Exercise
When you copy the data that follows, reproduce every word exactly and leave out the images.

-- Extracted records follows --

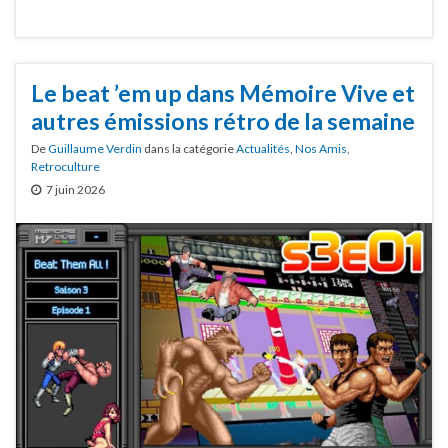
Le beat ’em up dans Mémoire Vive et
autres émissions rétro de la semaine
De
Guillaume Verdin
dans la catégorie
Actualités
,
Nos Amis
,
Retroculture
7 juin 2026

-- Extracted records concluded --

Written solution
Le beat ’em up dans Mémoire Vive et
autres émissions rétro de la semaine
De
Guillaume Verdin
dans la catégorie
Actualités
,
Nos Amis
,
Retroculture
7 juin 2026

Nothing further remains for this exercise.